Source material
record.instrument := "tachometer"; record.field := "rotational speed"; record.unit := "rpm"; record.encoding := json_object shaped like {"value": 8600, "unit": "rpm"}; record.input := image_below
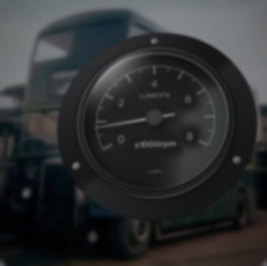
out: {"value": 750, "unit": "rpm"}
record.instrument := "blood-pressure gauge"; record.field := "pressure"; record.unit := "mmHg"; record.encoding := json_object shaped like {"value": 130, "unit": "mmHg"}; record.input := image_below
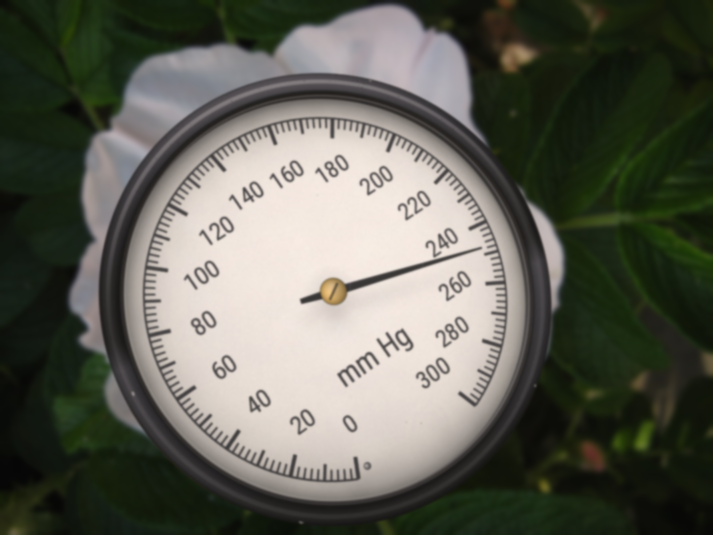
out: {"value": 248, "unit": "mmHg"}
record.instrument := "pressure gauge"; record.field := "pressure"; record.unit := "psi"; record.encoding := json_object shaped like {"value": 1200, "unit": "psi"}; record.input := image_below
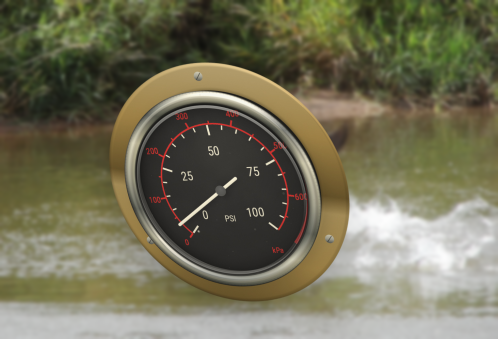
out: {"value": 5, "unit": "psi"}
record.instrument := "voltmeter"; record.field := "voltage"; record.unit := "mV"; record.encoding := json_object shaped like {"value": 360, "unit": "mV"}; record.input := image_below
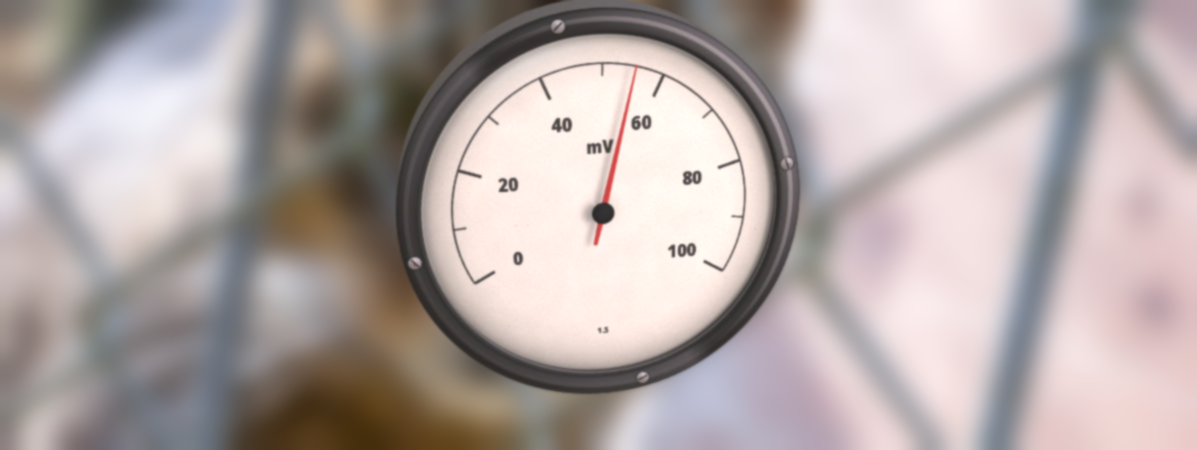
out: {"value": 55, "unit": "mV"}
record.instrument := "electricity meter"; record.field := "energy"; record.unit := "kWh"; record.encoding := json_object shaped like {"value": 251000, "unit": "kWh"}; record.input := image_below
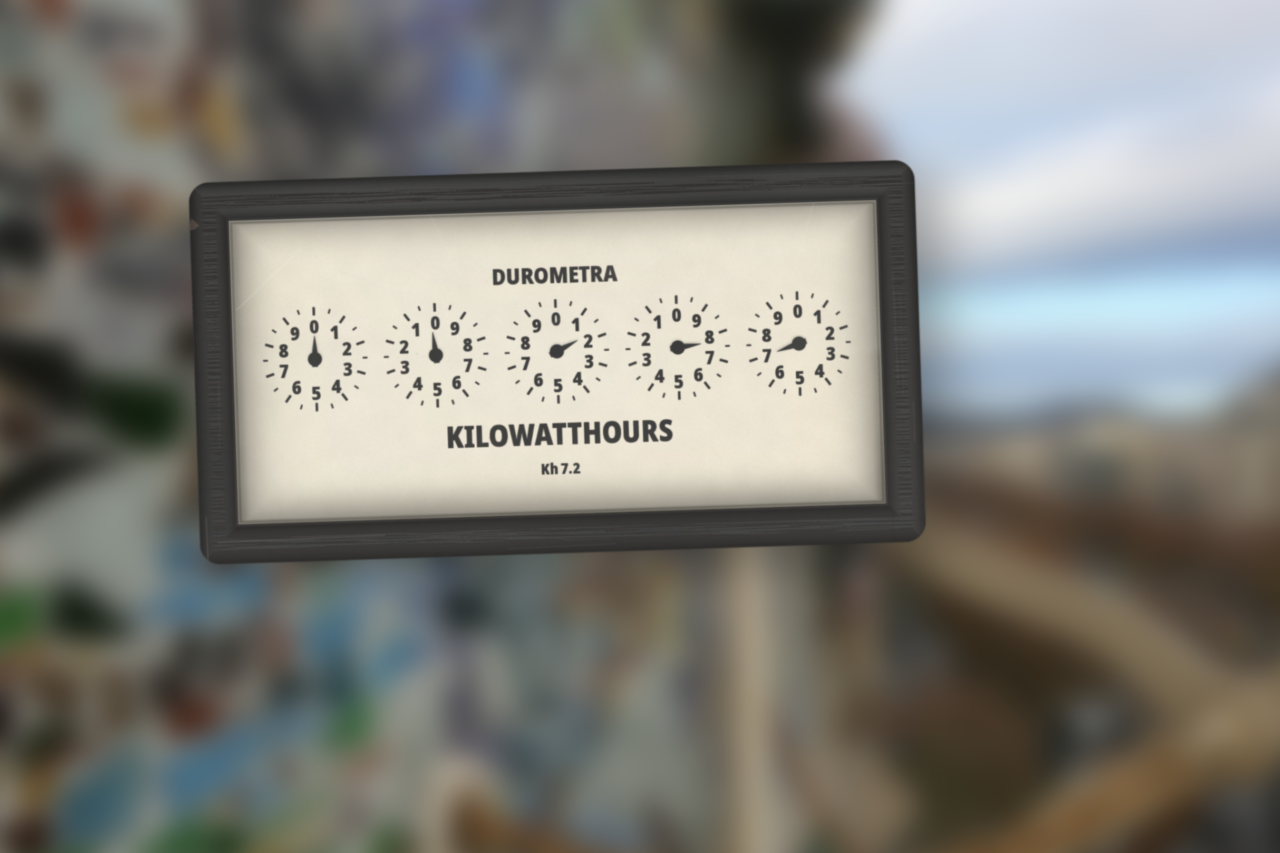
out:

Job item
Rewrite the full listing above, changing every "shaped like" to "formatted like" and leaving everything else as it is. Leave out the pictures.

Response to the task
record.instrument := "tachometer"; record.field := "rotational speed"; record.unit := "rpm"; record.encoding := json_object formatted like {"value": 8600, "unit": "rpm"}; record.input := image_below
out: {"value": 750, "unit": "rpm"}
record.instrument := "blood-pressure gauge"; record.field := "pressure"; record.unit := "mmHg"; record.encoding := json_object formatted like {"value": 130, "unit": "mmHg"}; record.input := image_below
out: {"value": 248, "unit": "mmHg"}
record.instrument := "pressure gauge"; record.field := "pressure"; record.unit := "psi"; record.encoding := json_object formatted like {"value": 1200, "unit": "psi"}; record.input := image_below
out: {"value": 5, "unit": "psi"}
record.instrument := "voltmeter"; record.field := "voltage"; record.unit := "mV"; record.encoding := json_object formatted like {"value": 360, "unit": "mV"}; record.input := image_below
out: {"value": 55, "unit": "mV"}
record.instrument := "electricity meter"; record.field := "energy"; record.unit := "kWh"; record.encoding := json_object formatted like {"value": 251000, "unit": "kWh"}; record.input := image_below
out:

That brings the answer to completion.